Rethinking skeuomorphism

You might remember a specific design theory called skeuomorphism from last week’s post. If you don’t remember, skeuomorphism is the transplanting of physical themes onto a digital environment. It brought us the digital legal pad and pixelated sticky notes that we have been using forever. While skeuomorphic design is naturally familiar and accessible, it’s elements do not necessarily empower the user with the tools or behaviors she needs to be the most productive, creative, or innovative. We believe the benefits of technology and ease-of-use do not have to be mutually exclusive in product design.
To solve this problem, we decided to flip the paradigm 180°.

Instead of designing a product that mimics the feature set and organizational limits of physical items, we are designing Tangle to help complement, optimize, and support our core thought processes.

The primary function of our mind we are focusing on is its ability to make connections between information, explicitly or implicitly related, old and new. Our ability to make connections is crucial to our analytical thinking, creativity, and general intelligence.

The existing sea of personal knowledge management tools, however, don’t put connection first. They encourage manual curation and for the most part, will only help make connections after tedious organizational work that leaves the content in linearly structured files and folders. This organization necessitates frequent and cumbersome updating to maintain. The requisite work has even given rise to a consulting industry that teaches people how to make the most of digital PKM tools; connectivity being one of the lessons taught.

Tiago Forte, an expert in personal knowledge management and productivity, describes our very humanity as “the sum of our connectivity,”which rings true at even a physiological level. To help improve the outcome of this equation, we are building Tangle with connection-first design principles and with features that encourage connective practices and behaviors. Tangle lowers the hurdle over which you must jump to get the most out of the notes, ideas, and tasks you capture. Best practices are built-in; no assembly required.

Connection first

Tangle’s design facilitates three core actions:

  1. Find explicit and implicit relationships within your information.Intentionally and automatically drawing connections between information helps turn it into knowledge. A pivotal step in making individuals and teams more effective and creative.
  2. Keep your working memory “fresh.” Humans naturally forget things. Active reflection — re-reading old notes and ideas — will make more of what you know top-of-mind and useable.
  3. Insert randomness into your workflows. Entropy can be the key to unlocking a new idea or the aha! moment when attempting to solve a problem, basic or complex.

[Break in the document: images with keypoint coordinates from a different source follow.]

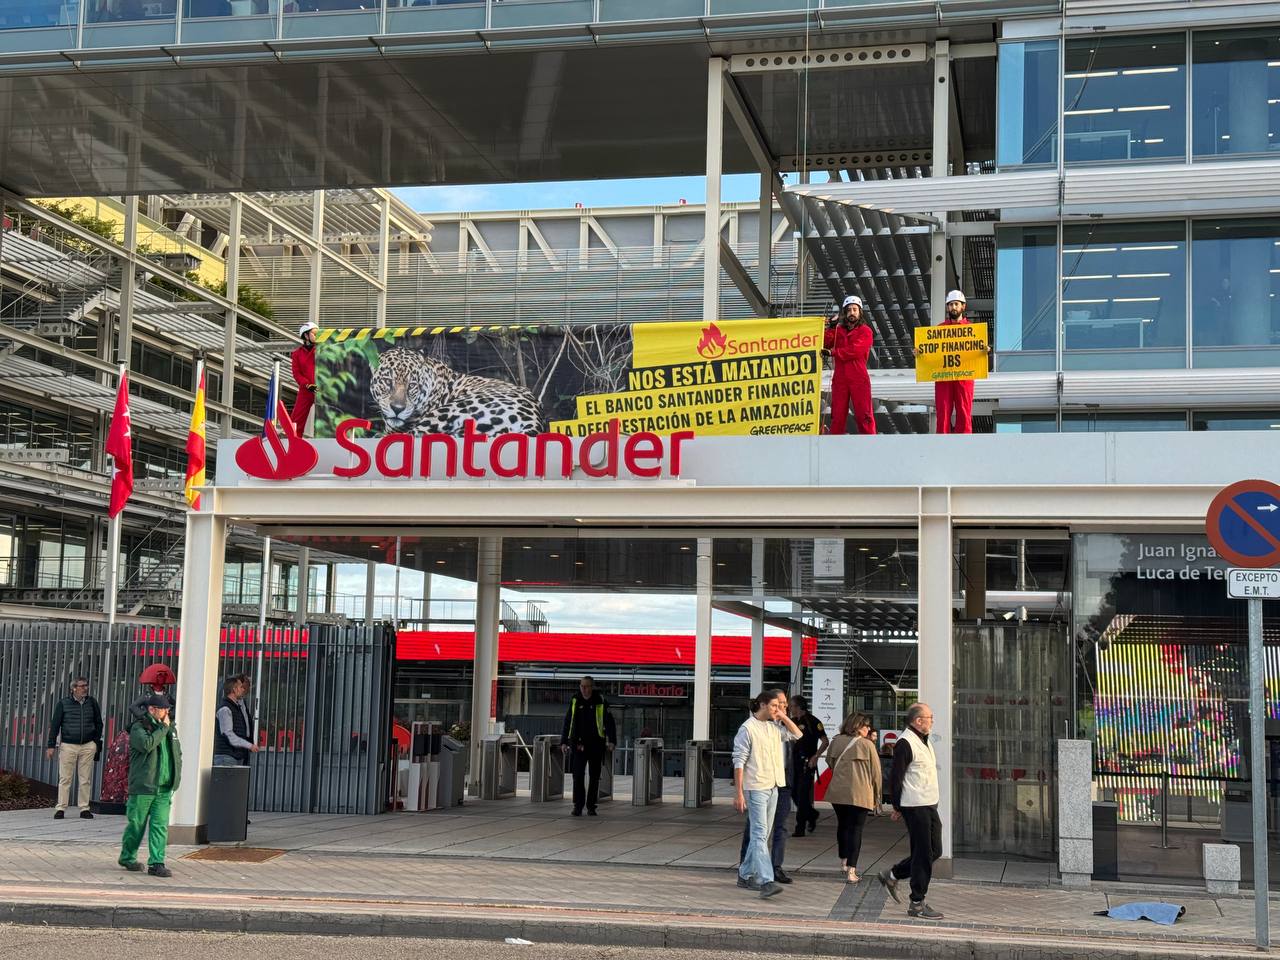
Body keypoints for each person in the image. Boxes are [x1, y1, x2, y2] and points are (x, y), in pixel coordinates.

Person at [733, 689, 801, 899]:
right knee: (760, 833)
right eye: (774, 706)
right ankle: (766, 880)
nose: (778, 709)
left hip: (773, 785)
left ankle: (745, 874)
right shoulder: (747, 728)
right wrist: (739, 793)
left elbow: (797, 734)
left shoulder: (773, 727)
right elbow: (739, 762)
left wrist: (782, 716)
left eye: (780, 706)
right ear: (762, 705)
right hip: (756, 787)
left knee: (761, 834)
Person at [878, 702, 944, 919]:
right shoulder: (905, 743)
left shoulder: (923, 740)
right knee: (924, 853)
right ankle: (917, 902)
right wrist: (896, 805)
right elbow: (895, 778)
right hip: (914, 806)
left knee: (935, 850)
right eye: (930, 717)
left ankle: (893, 874)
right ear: (918, 721)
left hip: (928, 804)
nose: (932, 721)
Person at [118, 694, 182, 878]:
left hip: (163, 788)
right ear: (152, 710)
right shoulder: (139, 728)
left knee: (160, 826)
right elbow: (147, 745)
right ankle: (127, 856)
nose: (167, 712)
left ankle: (156, 863)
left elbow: (177, 754)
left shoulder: (170, 729)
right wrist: (163, 727)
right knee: (136, 826)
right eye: (164, 709)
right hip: (143, 787)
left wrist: (176, 776)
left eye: (168, 709)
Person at [825, 713, 881, 883]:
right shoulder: (868, 745)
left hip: (838, 792)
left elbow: (829, 762)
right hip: (861, 793)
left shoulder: (836, 741)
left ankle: (843, 860)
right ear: (857, 726)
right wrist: (878, 795)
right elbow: (876, 773)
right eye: (866, 726)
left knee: (843, 825)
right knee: (856, 829)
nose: (868, 729)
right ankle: (852, 871)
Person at [920, 290, 986, 435]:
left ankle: (964, 442)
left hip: (964, 376)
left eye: (956, 304)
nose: (953, 307)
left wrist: (984, 350)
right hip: (943, 377)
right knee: (943, 411)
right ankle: (942, 443)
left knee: (964, 409)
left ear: (963, 306)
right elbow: (931, 353)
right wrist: (920, 352)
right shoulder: (939, 329)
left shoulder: (972, 330)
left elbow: (976, 351)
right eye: (950, 304)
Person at [45, 677, 103, 820]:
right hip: (68, 745)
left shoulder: (92, 702)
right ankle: (61, 808)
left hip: (88, 745)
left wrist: (95, 742)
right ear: (74, 688)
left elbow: (98, 722)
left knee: (85, 779)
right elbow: (55, 725)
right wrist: (51, 745)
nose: (85, 688)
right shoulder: (63, 704)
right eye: (82, 686)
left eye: (86, 685)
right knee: (65, 778)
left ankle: (84, 808)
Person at [560, 676, 615, 817]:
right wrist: (564, 742)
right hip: (578, 744)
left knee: (594, 777)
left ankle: (591, 806)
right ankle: (578, 806)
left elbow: (609, 722)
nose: (584, 689)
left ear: (592, 687)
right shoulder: (575, 700)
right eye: (582, 686)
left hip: (596, 745)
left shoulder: (600, 701)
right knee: (577, 776)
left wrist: (612, 741)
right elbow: (568, 721)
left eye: (587, 686)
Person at [824, 295, 876, 435]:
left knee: (864, 414)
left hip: (858, 377)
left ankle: (870, 443)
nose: (852, 313)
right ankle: (834, 445)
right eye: (849, 310)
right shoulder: (838, 331)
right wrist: (832, 326)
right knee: (837, 415)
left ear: (860, 312)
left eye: (854, 309)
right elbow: (825, 342)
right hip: (840, 378)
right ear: (844, 313)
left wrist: (834, 352)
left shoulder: (866, 331)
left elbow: (856, 350)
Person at [789, 694, 828, 837]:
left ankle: (800, 827)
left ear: (798, 706)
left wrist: (816, 756)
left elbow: (825, 741)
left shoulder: (813, 722)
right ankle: (811, 815)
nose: (790, 709)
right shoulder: (791, 721)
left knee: (803, 795)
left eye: (792, 706)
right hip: (795, 762)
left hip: (808, 762)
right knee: (794, 793)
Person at [214, 675, 258, 766]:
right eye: (241, 687)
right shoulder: (225, 709)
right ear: (234, 689)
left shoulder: (236, 707)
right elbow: (229, 734)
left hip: (234, 755)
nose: (243, 690)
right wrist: (250, 745)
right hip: (226, 757)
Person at [290, 321, 319, 433]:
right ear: (306, 335)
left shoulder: (322, 349)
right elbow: (296, 374)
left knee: (328, 416)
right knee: (297, 419)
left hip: (322, 388)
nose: (317, 336)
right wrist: (308, 384)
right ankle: (294, 441)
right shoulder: (297, 354)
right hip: (306, 389)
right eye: (314, 334)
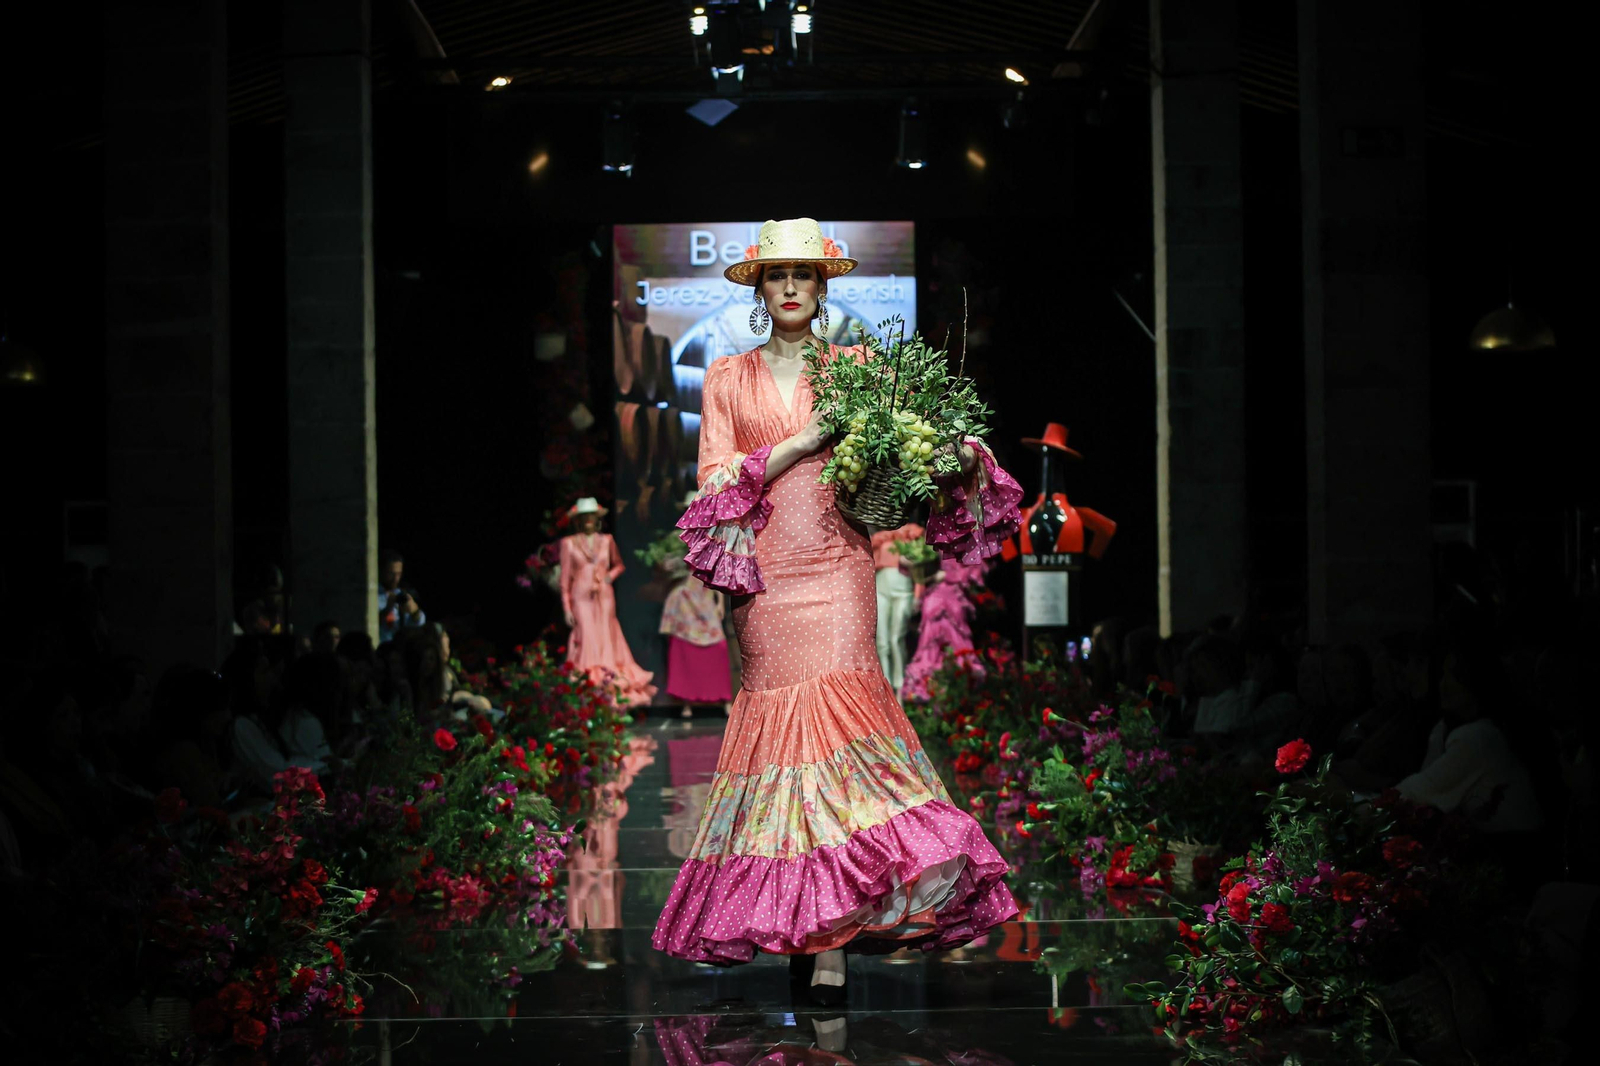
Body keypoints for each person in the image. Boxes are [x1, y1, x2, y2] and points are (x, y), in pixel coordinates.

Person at [651, 218, 1023, 1002]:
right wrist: (799, 443)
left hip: (839, 568)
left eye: (803, 274)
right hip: (765, 582)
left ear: (822, 288)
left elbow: (917, 442)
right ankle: (806, 916)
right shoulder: (727, 377)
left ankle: (831, 944)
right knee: (785, 754)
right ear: (759, 289)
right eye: (776, 274)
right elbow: (713, 482)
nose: (789, 286)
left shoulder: (859, 368)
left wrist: (954, 457)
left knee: (841, 739)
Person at [559, 498, 656, 707]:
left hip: (603, 595)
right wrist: (566, 608)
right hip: (581, 597)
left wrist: (608, 577)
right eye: (584, 516)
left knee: (605, 634)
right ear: (579, 519)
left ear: (597, 518)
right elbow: (565, 581)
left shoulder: (606, 540)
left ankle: (609, 690)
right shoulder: (569, 543)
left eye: (591, 516)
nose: (588, 519)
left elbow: (619, 565)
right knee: (587, 637)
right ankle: (588, 690)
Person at [658, 522, 733, 717]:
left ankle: (724, 699)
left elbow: (718, 574)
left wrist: (720, 603)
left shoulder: (712, 539)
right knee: (684, 646)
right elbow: (666, 567)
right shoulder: (677, 540)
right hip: (685, 599)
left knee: (717, 647)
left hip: (705, 597)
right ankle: (687, 702)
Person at [870, 523, 924, 694]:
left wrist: (918, 594)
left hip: (903, 590)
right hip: (881, 588)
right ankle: (885, 688)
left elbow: (920, 569)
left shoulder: (911, 533)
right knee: (882, 642)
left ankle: (899, 687)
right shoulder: (880, 537)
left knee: (896, 639)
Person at [377, 549, 425, 644]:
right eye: (391, 574)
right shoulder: (371, 595)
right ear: (381, 571)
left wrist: (415, 611)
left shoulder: (401, 594)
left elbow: (418, 625)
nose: (396, 578)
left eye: (399, 574)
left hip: (400, 647)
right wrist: (388, 608)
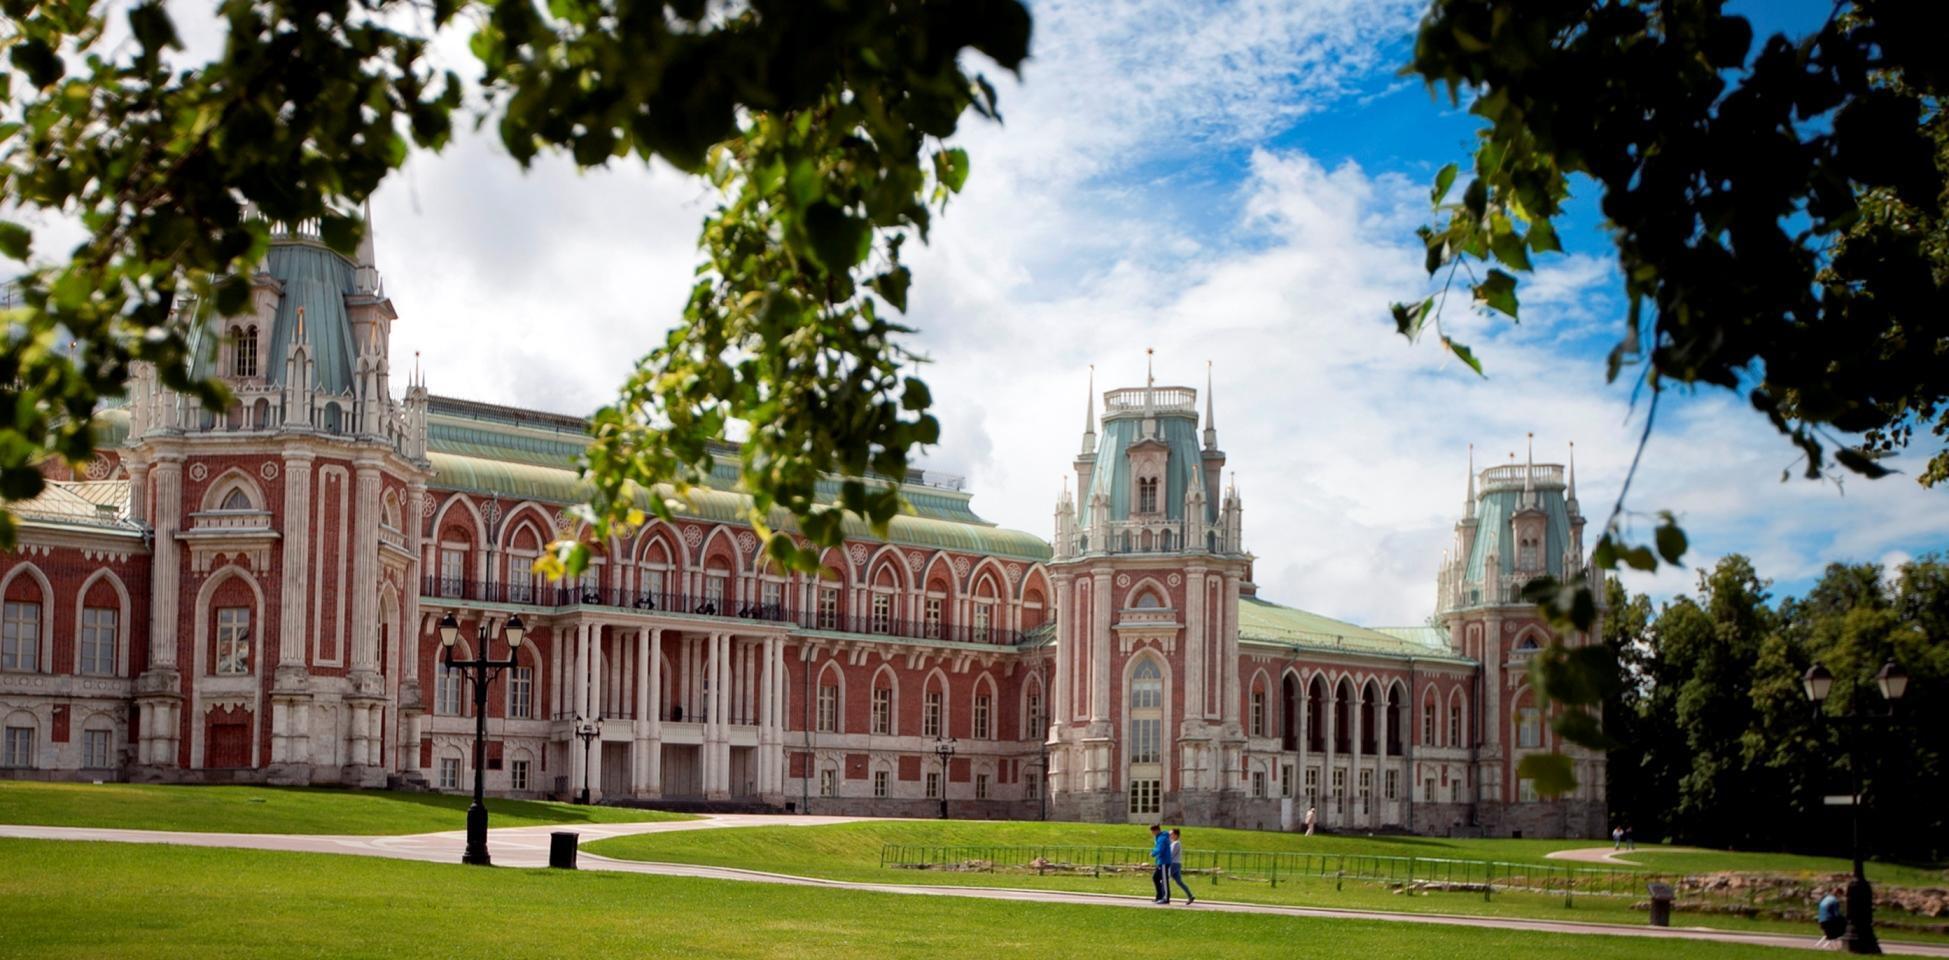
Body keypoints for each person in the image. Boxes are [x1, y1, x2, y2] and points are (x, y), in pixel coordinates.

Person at [1168, 828, 1196, 905]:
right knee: (1179, 882)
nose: (1170, 835)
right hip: (1176, 864)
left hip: (1173, 864)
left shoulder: (1176, 843)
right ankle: (1190, 896)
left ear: (1176, 835)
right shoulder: (1174, 843)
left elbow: (1171, 854)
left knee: (1164, 881)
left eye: (1171, 834)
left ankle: (1164, 896)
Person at [1149, 824, 1172, 904]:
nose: (1152, 833)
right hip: (1160, 861)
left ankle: (1166, 898)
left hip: (1164, 862)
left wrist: (1153, 853)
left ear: (1156, 830)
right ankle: (1159, 896)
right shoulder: (1159, 837)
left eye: (1153, 832)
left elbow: (1160, 849)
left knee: (1164, 880)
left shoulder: (1162, 838)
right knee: (1155, 878)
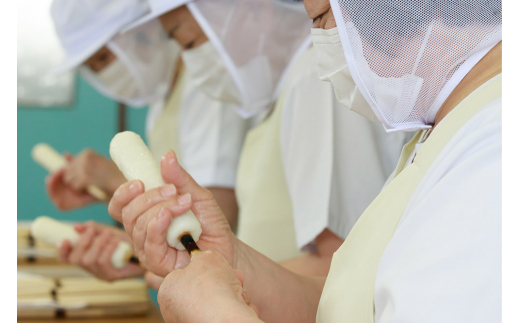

These ideals are embedded in Tangle’s user experience. To achieve them, we completely scrapped the traditional concept of organization.

Putting information in files, folders, and digital notebooks is self-defeating; humans naturally aren’t very good at it, and we often have a difficult time predicting how we will eventually use the information that we save.

Instead of forcing organization on the user, Tangle creates automatic, visual connections between related information (e.g., meeting notes, an idea, or a to-do). These visual connections replace the need for manual organization. Tangle accomplishes this using something called entity extraction: the system identifies key-terms and searches for other information you have captured with those same or related terms. It then connects the information in real-time on the screen using a graphical interface. It becomes immediately clear why two things are connected. The experience of “connecting the dots” after capturing a bit of information helps strengthen the connections between what you know and refreshes your working memory.

Tangle also encourages you to make your own connections. You can make explicit connections between the information you capture using hashtags as well as a feature we call Brainstorm mode. More on that in posts to come…

Tangle is currently in its infancy. Like us, it will become more intelligent as it gets older. Eventually, it will be able to connect the dots between your implicitly related information as well. For example, while they may not necessarily have a direct text-match, separate notes captured about two people may be recommended as a connection if those people share a commonality. You may capture one note broadly related to “technology” that mentions Joe, and you may have captured another note related to “technology” that mentions Jill. In the future, Tangle might recommend a connection between separate captures about Joe and Jill because the two are topically related. These “smart connections” will transform how you work.

Actual Tangle user, not an actor.

Tangle doesn’t just surface connections when you capture new information, it also allows search. In traditional note-taking applications, a search will yield results that directly match the query. The issue here is that when we search for things, we often don’t know exactly what we are looking for, just directionally what we hope to find. So, rather than providing just traditional search results, Tangle surfaces a whole graph of visually contextualized connections including both direct and indirect matches. Just toggle to the search bar and enter a query like you would a search engine. Easy. To drive the point home, there is no responsibility on you to organize your information, Tangle does it automatically, and keeps all of your connected knowledge at the tip of your finger. Search, explore, and find the connections that can make you a more creative thinker.

Finally, one of our favorite features is what we call the “surprise me” button. Press it and Tangle presents you with something random you have captured in the past. Tangle’s canvas becomes a map whose destination changes at every click; you’ll never know what you might find. This functionality is an ideal way to inject some entropy into your workflow, aiding the creative process and splashing your working memory’s face with some cool water.

The mission

Our mission is to empower everyone to capture and connect their thoughts to create big ideas.

Tangle is merely a tool to help us achieve this goal. We have done away with the skeuomorphic design principles that we believe prevents people from making connections, keeping their memories fresh, and being the creative thinkers that will make them successful in today’s knowledge society. Instead of designing for familiarity, we have designed Tangle to support our core thought processes with connection-first principles. Tangle replaces organization with connection, removing the burden of self-curation and helping you focus on what is most important: learning and creating.